Reforçando seu enfoque culturalista Boas refuta as quatro principais interpretações da
cultura ligadas as teses culturalistas. Critica, primeiramente, a unidade da mente humana e da
cronologia evolutiva linear única ou em poucas linhas separadas, influenciada pela teoria da
evolução. Da mesma forma põe em questão a teoria da sobrevivência de Taylor e das etapas
evolutivas. Em terceiro plano refuta o determinismo geográfico, propondo a tese de que o ambiente
não cria cultura mas a possibilita/modifica. Por fim, critica a cultura subordinada a um
determinismo econômico.
No entanto, Boas se mentém de acordo com a premissa de que as culturas avançam de forma
progressiva, mas de forma independente e tendo o desenvolvimento da inteligência como “motor”
dos processos evolutivos. Importante frisarmos que a evolução da inteligência para o autor se dá na
passagem de um tipo intelectual ilógico-tradicional-superticioso para um tipo lógico-racional-
calculista. Tal inteligência só poderia ser desenvolvida em regiões com um ambiente mais
produtivo, que possibilitasse mais alimento e, portanto, menos tempo gasto com trabalho e mais
tempo disponível para atividades intelectuais. Desta forma, para Boas, só seria possível medir de
forma cientifica a evolução cultural através do estudo da arte, da técnica e do empenho intelectual.

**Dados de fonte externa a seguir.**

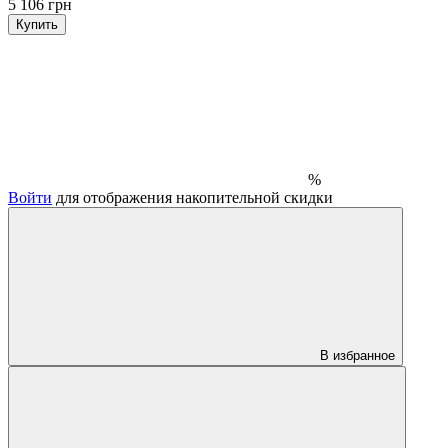
5 106 грн
Купить
%
Войти
для отображения накопительной скидки
В избранное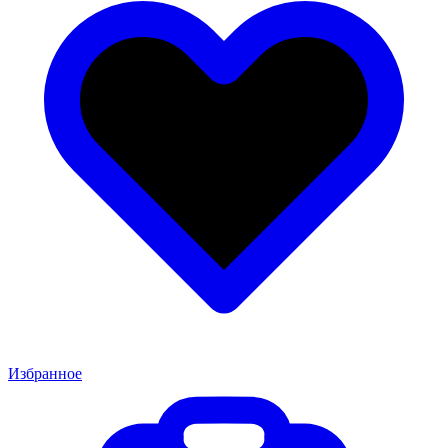
Избранное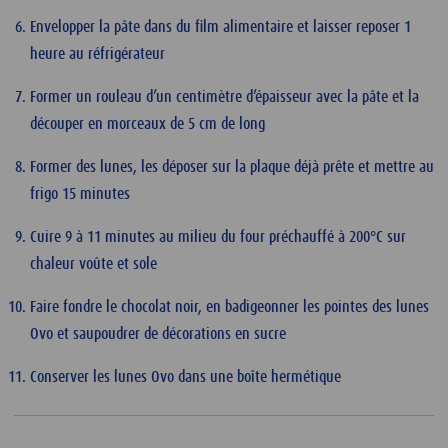
Envelopper la pâte dans du film alimentaire et laisser reposer 1
heure au réfrigérateur
Former un rouleau d’un centimètre d’épaisseur avec la pâte et la
découper en morceaux de 5 cm de long
Former des lunes, les déposer sur la plaque déjà prête et mettre au
frigo 15 minutes
Cuire 9 à 11 minutes au milieu du four préchauffé à 200°C sur
chaleur voûte et sole
Faire fondre le chocolat noir, en badigeonner les pointes des lunes
Ovo et saupoudrer de décorations en sucre
Conserver les lunes Ovo dans une boîte hermétique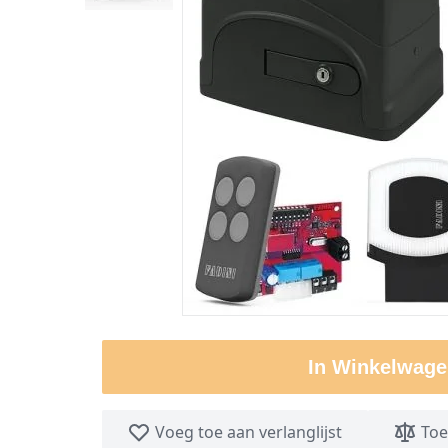
In Winkelwage
Voeg toe aan verlanglijst
Toe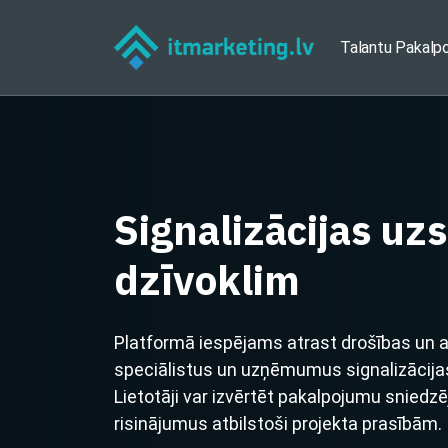
Talantu Pakalp
Signalizācijas uz
dzīvoklim
Platformā iespējams atrast drošības un
speciālistus un uzņēmumus signalizācijas
Lietotāji var izvērtēt pakalpojumu sniedz
risinājumus atbilstoši projekta prasībām.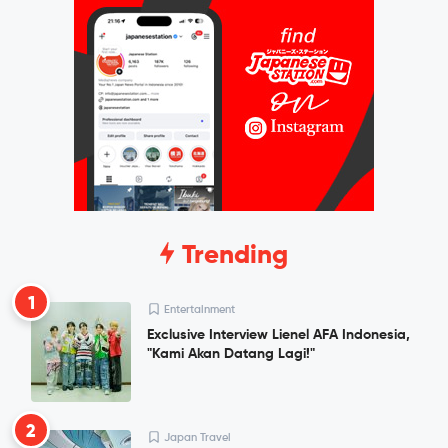
Trending
1
Entertainment
Exclusive Interview Lienel AFA Indonesia,
"Kami Akan Datang Lagi!"
2
Japan Travel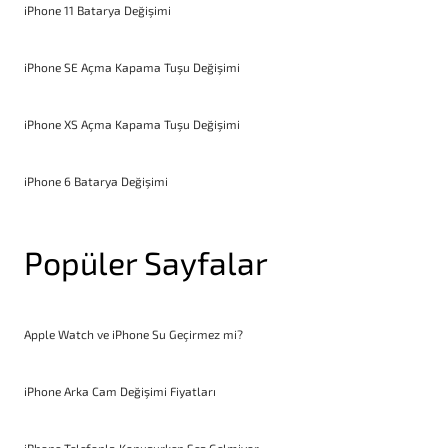
iPhone 11 Batarya Değişimi
iPhone SE Açma Kapama Tuşu Değişimi
iPhone XS Açma Kapama Tuşu Değişimi
iPhone 6 Batarya Değişimi
Popüler Sayfalar
Apple Watch ve iPhone Su Geçirmez mi?
iPhone Arka Cam Değişimi Fiyatları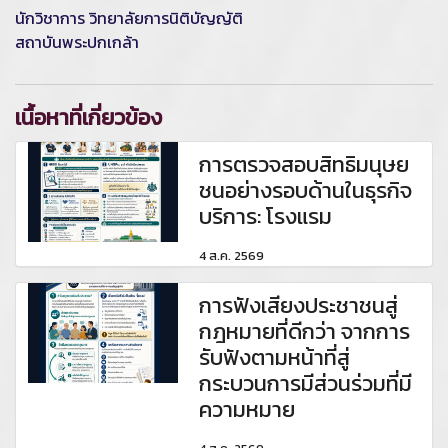
นักวิชาการ วิทยาลัยการนิติบัญญัติ
สถาบันพระปกเกล้า
เนื้อหาที่เกี่ยวข้อง
การตรวจสอบสิทธิมนุษย
ชนอย่างรอบด้านในธุรกิจ
บริการ: โรงแรม
4 ส.ค. 2569
การฟังเสียงประชาชนสู่
กฎหมายที่ดีกว่า จากการ
รับฟังตามหน้าที่สู่
กระบวนการมีส่วนร่วมที่มี
ความหมาย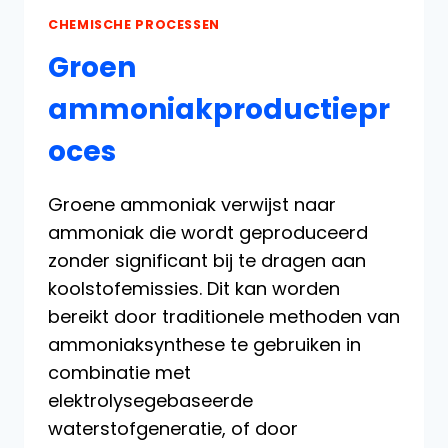
CHEMISCHE PROCESSEN
Groen
ammoniakproductiepr
oces
Groene ammoniak verwijst naar
ammoniak die wordt geproduceerd
zonder significant bij te dragen aan
koolstofemissies. Dit kan worden
bereikt door traditionele methoden van
ammoniaksynthese te gebruiken in
combinatie met
elektrolysegebaseerde
waterstofgeneratie, of door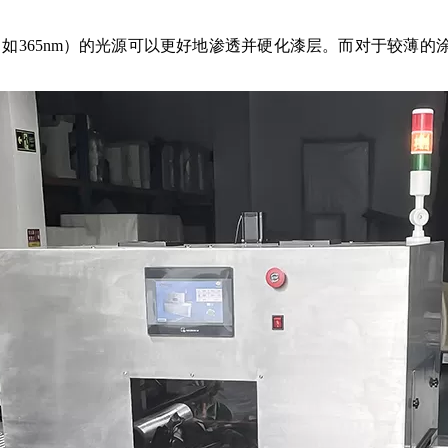
5nm）的光源可以更好地渗透并硬化漆层。而对于较薄的涂层，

Tal “tipo” de teoria evolucionista de Boas também afirma que as tradições seriam empecilhos para a
evolução cultural e que a mesma lógica evolutiva se dá tanto entre culturas avançadas e menos
avançadas como dentro de uma mesma raça.
Com a tese de que, “Não há nenhuma diferença fundamental nos modos de pensar do
homem primitivo e do homem civilizado. Nunca foi demonstrada uma conexão estreita entre raça e
personalidade”, e de que “O conceito de tipo racial, tal como é comumente utilizado mesmo na
literatura científica, é enganoso e requer uma redefinição tanto lógica como biológica”, a obra de
Boas, indubitavelmente supera a abordagem racial do desenvolvimento da cultura numa época de
intenso racismo nos E.U.A e de avanço do nacional socialismo alemão. O mesmo insere seus
pensamentos no contexto politico ao afirmar que “a tentativa de justificar a dominação de um povo
por outro com argumentos de raça é uma aplicação do etnocentrismo comum a todos os grupos
humanos para fins políticos” e de forma positiva aponta para um projeto antropológico em que
“Valorizaremos e cultivaremos a variedade de formas assumidas pelo pensamento e pela atividade
humana, e rejeitaremos, como um caminho que leva à completa estagnação, todas as tentativas de
imprimir um padrão de pensamento sobre nações inteiras ou mesmo sobre o mundo inteiro”
Apensar do avanço na época, da influência tentacular de suas idéias e de sua atualidade
inconteste, Boas se mantém dentro do esquema epistemológico e teórico evolucionista A proposição
de evoluções independentes e da difusão entre culturas, no marco teórico do progresso
sociocultural e da influência da personalidade e da inteligência abre caminhos para seus discípulos
desenvolverem seus estudos no âmbito dos quatro campos, tem temáticas que vão desde a
personalidade, economia formal, ecologia cultural e aculturação, bem como abre um leque de
possibilidades de criticas e avanços teóricos.